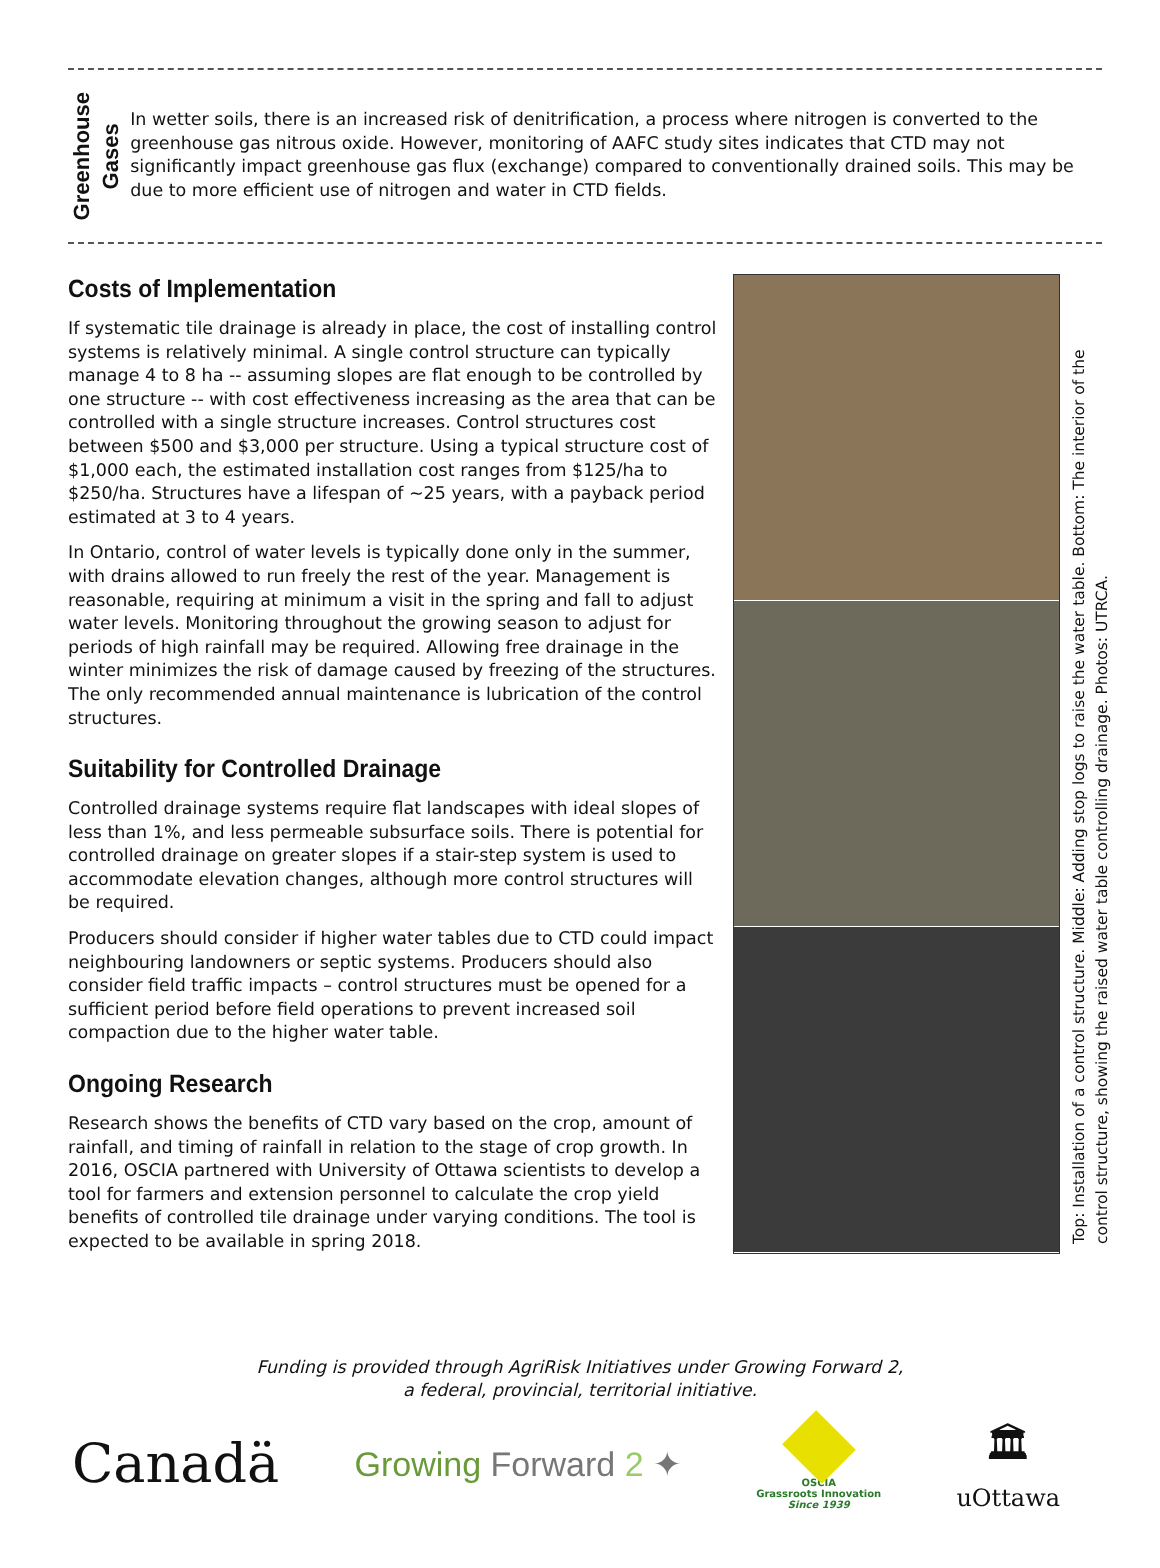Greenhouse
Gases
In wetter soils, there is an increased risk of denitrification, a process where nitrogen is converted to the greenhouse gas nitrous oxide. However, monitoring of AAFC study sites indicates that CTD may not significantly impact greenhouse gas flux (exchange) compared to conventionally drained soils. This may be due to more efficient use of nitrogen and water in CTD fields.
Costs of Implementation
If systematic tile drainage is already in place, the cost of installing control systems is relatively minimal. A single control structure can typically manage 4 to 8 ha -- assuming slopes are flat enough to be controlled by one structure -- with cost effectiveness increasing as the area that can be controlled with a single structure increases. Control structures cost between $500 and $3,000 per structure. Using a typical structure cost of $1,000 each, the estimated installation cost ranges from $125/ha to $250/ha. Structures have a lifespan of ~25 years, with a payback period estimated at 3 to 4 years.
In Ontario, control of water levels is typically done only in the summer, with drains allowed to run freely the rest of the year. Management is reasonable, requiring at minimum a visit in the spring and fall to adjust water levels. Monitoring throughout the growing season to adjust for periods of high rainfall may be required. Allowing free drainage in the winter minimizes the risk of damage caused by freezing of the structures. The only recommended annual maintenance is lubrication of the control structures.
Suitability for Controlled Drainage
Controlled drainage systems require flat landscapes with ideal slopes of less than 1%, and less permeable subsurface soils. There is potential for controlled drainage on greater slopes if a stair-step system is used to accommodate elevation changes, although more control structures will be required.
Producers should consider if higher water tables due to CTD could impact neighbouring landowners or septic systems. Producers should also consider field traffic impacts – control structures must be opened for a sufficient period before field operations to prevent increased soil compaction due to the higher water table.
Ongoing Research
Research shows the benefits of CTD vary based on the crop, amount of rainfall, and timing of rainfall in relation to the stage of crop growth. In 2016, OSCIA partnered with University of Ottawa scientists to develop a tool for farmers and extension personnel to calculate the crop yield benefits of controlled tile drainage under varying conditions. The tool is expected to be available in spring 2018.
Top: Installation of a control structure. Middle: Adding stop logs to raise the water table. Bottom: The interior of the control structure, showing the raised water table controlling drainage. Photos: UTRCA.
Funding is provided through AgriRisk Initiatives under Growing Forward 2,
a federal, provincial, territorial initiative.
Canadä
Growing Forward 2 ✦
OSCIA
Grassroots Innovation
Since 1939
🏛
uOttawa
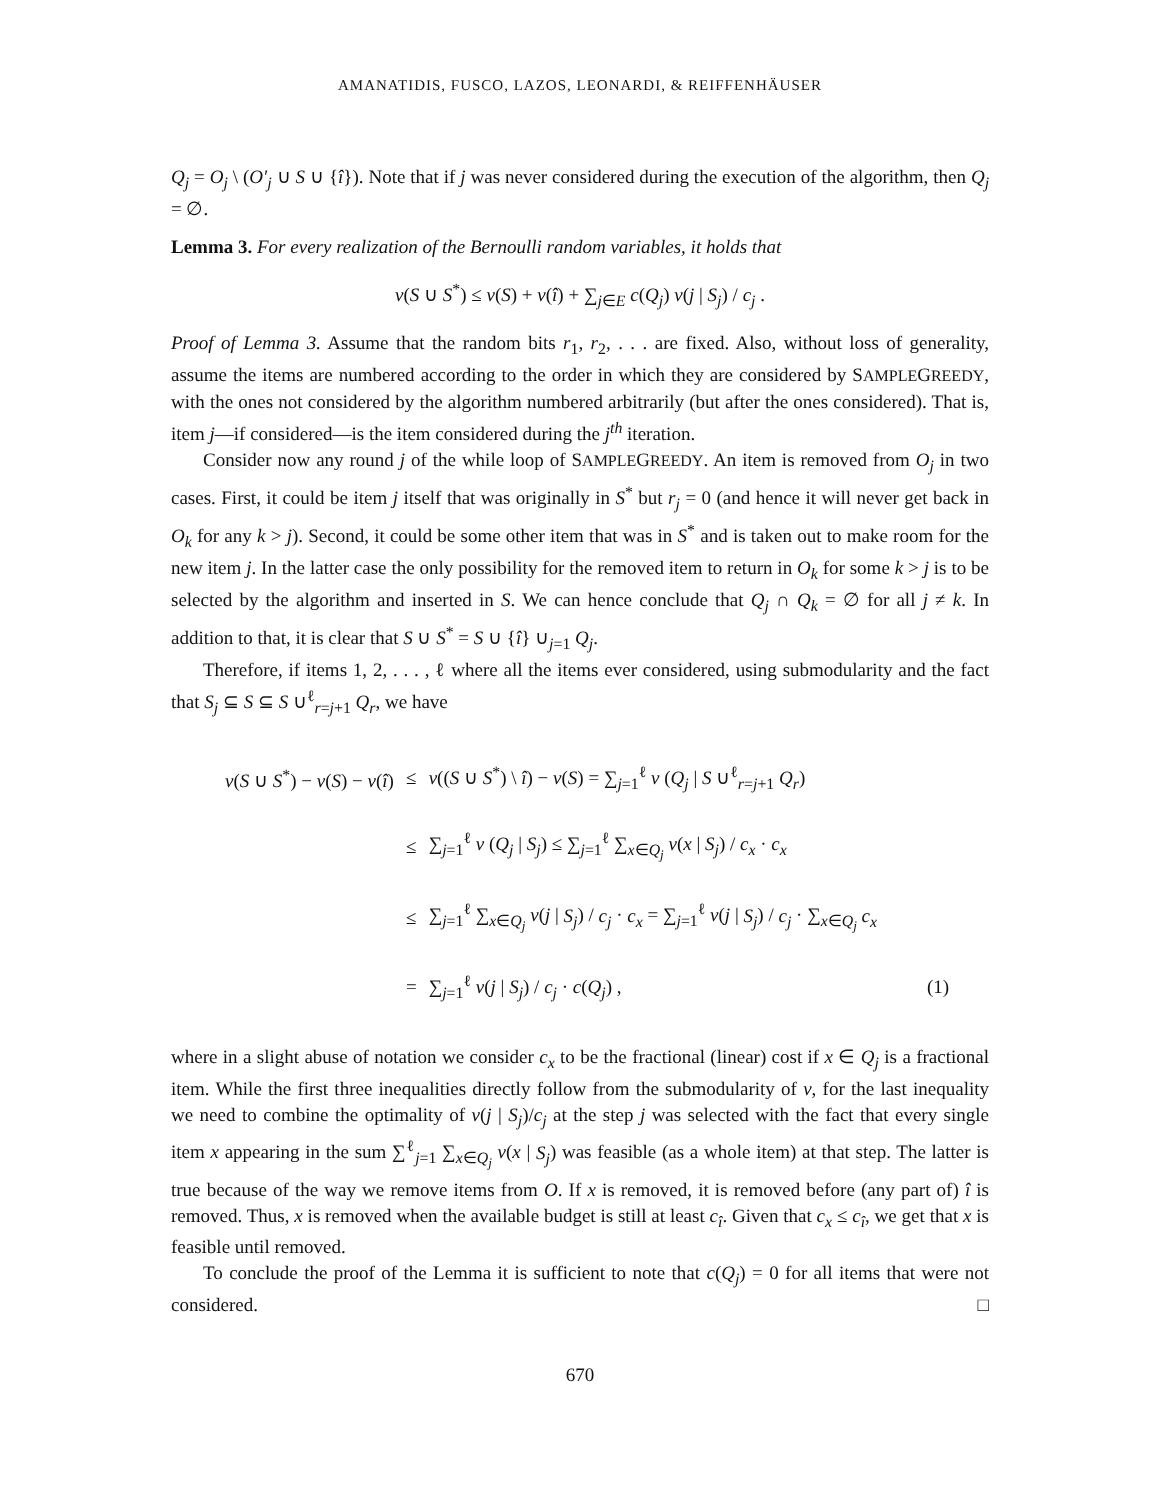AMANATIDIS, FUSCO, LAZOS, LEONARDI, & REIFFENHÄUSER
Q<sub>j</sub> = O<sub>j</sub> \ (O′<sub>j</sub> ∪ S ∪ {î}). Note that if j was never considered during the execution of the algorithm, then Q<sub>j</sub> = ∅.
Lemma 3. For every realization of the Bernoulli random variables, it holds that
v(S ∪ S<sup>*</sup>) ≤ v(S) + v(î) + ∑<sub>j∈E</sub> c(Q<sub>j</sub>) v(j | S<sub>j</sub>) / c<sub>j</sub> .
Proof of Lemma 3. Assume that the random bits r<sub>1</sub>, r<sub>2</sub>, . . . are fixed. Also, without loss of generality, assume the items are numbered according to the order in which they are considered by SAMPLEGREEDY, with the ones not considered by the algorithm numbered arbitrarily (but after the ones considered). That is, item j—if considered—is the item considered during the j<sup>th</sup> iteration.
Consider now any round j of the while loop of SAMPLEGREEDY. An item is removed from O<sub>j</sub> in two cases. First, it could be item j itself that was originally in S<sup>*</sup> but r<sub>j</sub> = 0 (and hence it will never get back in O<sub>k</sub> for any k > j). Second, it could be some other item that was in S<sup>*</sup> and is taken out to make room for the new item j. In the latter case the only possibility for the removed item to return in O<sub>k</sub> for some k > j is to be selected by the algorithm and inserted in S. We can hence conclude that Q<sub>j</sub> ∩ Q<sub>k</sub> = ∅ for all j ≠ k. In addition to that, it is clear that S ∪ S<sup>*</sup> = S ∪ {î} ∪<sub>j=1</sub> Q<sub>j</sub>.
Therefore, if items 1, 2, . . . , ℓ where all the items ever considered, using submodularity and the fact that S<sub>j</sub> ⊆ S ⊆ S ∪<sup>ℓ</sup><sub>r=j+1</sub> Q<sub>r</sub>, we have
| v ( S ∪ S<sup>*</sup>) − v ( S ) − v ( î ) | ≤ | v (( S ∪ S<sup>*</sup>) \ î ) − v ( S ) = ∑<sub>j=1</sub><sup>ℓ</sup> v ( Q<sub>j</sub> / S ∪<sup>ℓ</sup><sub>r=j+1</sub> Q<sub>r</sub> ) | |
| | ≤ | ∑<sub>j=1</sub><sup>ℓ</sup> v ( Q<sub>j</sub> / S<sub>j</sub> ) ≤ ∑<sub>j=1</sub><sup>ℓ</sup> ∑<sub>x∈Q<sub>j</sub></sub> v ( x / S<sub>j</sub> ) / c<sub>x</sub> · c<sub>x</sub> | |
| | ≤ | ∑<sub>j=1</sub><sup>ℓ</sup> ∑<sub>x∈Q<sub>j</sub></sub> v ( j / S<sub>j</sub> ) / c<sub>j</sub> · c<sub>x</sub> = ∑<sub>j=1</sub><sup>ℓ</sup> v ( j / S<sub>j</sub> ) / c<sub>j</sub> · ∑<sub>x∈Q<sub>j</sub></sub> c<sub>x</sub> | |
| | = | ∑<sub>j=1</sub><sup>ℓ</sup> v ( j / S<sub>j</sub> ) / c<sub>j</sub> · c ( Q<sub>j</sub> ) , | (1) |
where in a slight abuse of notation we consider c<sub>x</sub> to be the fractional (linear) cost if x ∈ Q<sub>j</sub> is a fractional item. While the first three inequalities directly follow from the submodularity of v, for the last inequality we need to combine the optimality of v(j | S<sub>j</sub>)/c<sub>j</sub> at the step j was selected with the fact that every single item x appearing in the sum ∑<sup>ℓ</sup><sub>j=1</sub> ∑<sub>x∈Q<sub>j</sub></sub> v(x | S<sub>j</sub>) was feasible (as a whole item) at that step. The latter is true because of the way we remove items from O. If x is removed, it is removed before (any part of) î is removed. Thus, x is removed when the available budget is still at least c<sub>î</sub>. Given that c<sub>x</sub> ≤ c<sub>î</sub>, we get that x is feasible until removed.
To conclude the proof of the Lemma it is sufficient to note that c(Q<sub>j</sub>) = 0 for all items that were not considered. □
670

☆ ☆ ☆

- [Problem]:
So that the copy stays exact, reproduce each record word for word and leave its images out.

- [Solution to this exercise]:
Greenhouse
Gases
In wetter soils, there is an increased risk of denitrification, a process where nitrogen is converted to the greenhouse gas nitrous oxide. However, monitoring of AAFC study sites indicates that CTD may not significantly impact greenhouse gas flux (exchange) compared to conventionally drained soils. This may be due to more efficient use of nitrogen and water in CTD fields.
Costs of Implementation
If systematic tile drainage is already in place, the cost of installing control systems is relatively minimal. A single control structure can typically manage 4 to 8 ha -- assuming slopes are flat enough to be controlled by one structure -- with cost effectiveness increasing as the area that can be controlled with a single structure increases. Control structures cost between $500 and $3,000 per structure. Using a typical structure cost of $1,000 each, the estimated installation cost ranges from $125/ha to $250/ha. Structures have a lifespan of ~25 years, with a payback period estimated at 3 to 4 years.
In Ontario, control of water levels is typically done only in the summer, with drains allowed to run freely the rest of the year. Management is reasonable, requiring at minimum a visit in the spring and fall to adjust water levels. Monitoring throughout the growing season to adjust for periods of high rainfall may be required. Allowing free drainage in the winter minimizes the risk of damage caused by freezing of the structures. The only recommended annual maintenance is lubrication of the control structures.
Suitability for Controlled Drainage
Controlled drainage systems require flat landscapes with ideal slopes of less than 1%, and less permeable subsurface soils. There is potential for controlled drainage on greater slopes if a stair-step system is used to accommodate elevation changes, although more control structures will be required.
Producers should consider if higher water tables due to CTD could impact neighbouring landowners or septic systems. Producers should also consider field traffic impacts – control structures must be opened for a sufficient period before field operations to prevent increased soil compaction due to the higher water table.
Ongoing Research
Research shows the benefits of CTD vary based on the crop, amount of rainfall, and timing of rainfall in relation to the stage of crop growth. In 2016, OSCIA partnered with University of Ottawa scientists to develop a tool for farmers and extension personnel to calculate the crop yield benefits of controlled tile drainage under varying conditions. The tool is expected to be available in spring 2018.
Top: Installation of a control structure. Middle: Adding stop logs to raise the water table. Bottom: The interior of the control structure, showing the raised water table controlling drainage. Photos: UTRCA.
Funding is provided through AgriRisk Initiatives under Growing Forward 2,
a federal, provincial, territorial initiative.
Canadä
Growing Forward 2 ✦
OSCIA
Grassroots Innovation
Since 1939
🏛
uOttawa
AMANATIDIS, FUSCO, LAZOS, LEONARDI, & REIFFENHÄUSER
Q<sub>j</sub> = O<sub>j</sub> \ (O′<sub>j</sub> ∪ S ∪ {î}). Note that if j was never considered during the execution of the algorithm, then Q<sub>j</sub> = ∅.
Lemma 3. For every realization of the Bernoulli random variables, it holds that
v(S ∪ S<sup>*</sup>) ≤ v(S) + v(î) + ∑<sub>j∈E</sub> c(Q<sub>j</sub>) v(j | S<sub>j</sub>) / c<sub>j</sub> .
Proof of Lemma 3. Assume that the random bits r<sub>1</sub>, r<sub>2</sub>, . . . are fixed. Also, without loss of generality, assume the items are numbered according to the order in which they are considered by SAMPLEGREEDY, with the ones not considered by the algorithm numbered arbitrarily (but after the ones considered). That is, item j—if considered—is the item considered during the j<sup>th</sup> iteration.
Consider now any round j of the while loop of SAMPLEGREEDY. An item is removed from O<sub>j</sub> in two cases. First, it could be item j itself that was originally in S<sup>*</sup> but r<sub>j</sub> = 0 (and hence it will never get back in O<sub>k</sub> for any k > j). Second, it could be some other item that was in S<sup>*</sup> and is taken out to make room for the new item j. In the latter case the only possibility for the removed item to return in O<sub>k</sub> for some k > j is to be selected by the algorithm and inserted in S. We can hence conclude that Q<sub>j</sub> ∩ Q<sub>k</sub> = ∅ for all j ≠ k. In addition to that, it is clear that S ∪ S<sup>*</sup> = S ∪ {î} ∪<sub>j=1</sub> Q<sub>j</sub>.
Therefore, if items 1, 2, . . . , ℓ where all the items ever considered, using submodularity and the fact that S<sub>j</sub> ⊆ S ⊆ S ∪<sup>ℓ</sup><sub>r=j+1</sub> Q<sub>r</sub>, we have
| v ( S ∪ S<sup>*</sup>) − v ( S ) − v ( î ) | ≤ | v (( S ∪ S<sup>*</sup>) \ î ) − v ( S ) = ∑<sub>j=1</sub><sup>ℓ</sup> v ( Q<sub>j</sub> / S ∪<sup>ℓ</sup><sub>r=j+1</sub> Q<sub>r</sub> ) | |
| | ≤ | ∑<sub>j=1</sub><sup>ℓ</sup> v ( Q<sub>j</sub> / S<sub>j</sub> ) ≤ ∑<sub>j=1</sub><sup>ℓ</sup> ∑<sub>x∈Q<sub>j</sub></sub> v ( x / S<sub>j</sub> ) / c<sub>x</sub> · c<sub>x</sub> | |
| | ≤ | ∑<sub>j=1</sub><sup>ℓ</sup> ∑<sub>x∈Q<sub>j</sub></sub> v ( j / S<sub>j</sub> ) / c<sub>j</sub> · c<sub>x</sub> = ∑<sub>j=1</sub><sup>ℓ</sup> v ( j / S<sub>j</sub> ) / c<sub>j</sub> · ∑<sub>x∈Q<sub>j</sub></sub> c<sub>x</sub> | |
| | = | ∑<sub>j=1</sub><sup>ℓ</sup> v ( j / S<sub>j</sub> ) / c<sub>j</sub> · c ( Q<sub>j</sub> ) , | (1) |
where in a slight abuse of notation we consider c<sub>x</sub> to be the fractional (linear) cost if x ∈ Q<sub>j</sub> is a fractional item. While the first three inequalities directly follow from the submodularity of v, for the last inequality we need to combine the optimality of v(j | S<sub>j</sub>)/c<sub>j</sub> at the step j was selected with the fact that every single item x appearing in the sum ∑<sup>ℓ</sup><sub>j=1</sub> ∑<sub>x∈Q<sub>j</sub></sub> v(x | S<sub>j</sub>) was feasible (as a whole item) at that step. The latter is true because of the way we remove items from O. If x is removed, it is removed before (any part of) î is removed. Thus, x is removed when the available budget is still at least c<sub>î</sub>. Given that c<sub>x</sub> ≤ c<sub>î</sub>, we get that x is feasible until removed.
To conclude the proof of the Lemma it is sufficient to note that c(Q<sub>j</sub>) = 0 for all items that were not considered. □
670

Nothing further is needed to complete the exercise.